--- WHAT TO DO ---
What lines of the data hold the string "Saint"? Copy them all.

--- Saved data entries ---
==================================================

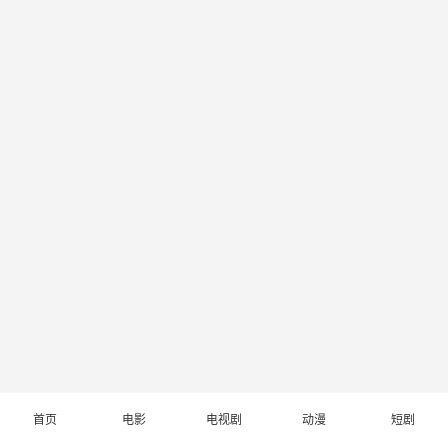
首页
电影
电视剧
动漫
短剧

==================================================

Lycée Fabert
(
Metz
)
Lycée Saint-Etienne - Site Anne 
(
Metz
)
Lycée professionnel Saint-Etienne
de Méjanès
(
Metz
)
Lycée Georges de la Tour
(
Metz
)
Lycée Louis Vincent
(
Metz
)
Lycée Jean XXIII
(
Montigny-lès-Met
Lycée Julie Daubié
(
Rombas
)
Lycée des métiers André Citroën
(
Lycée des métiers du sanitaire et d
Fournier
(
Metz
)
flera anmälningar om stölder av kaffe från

==================================================

--- OUTPUT FOR THIS TASK ---
Lycée Saint-Etienne - Site Anne 
Lycée professionnel Saint-Etienne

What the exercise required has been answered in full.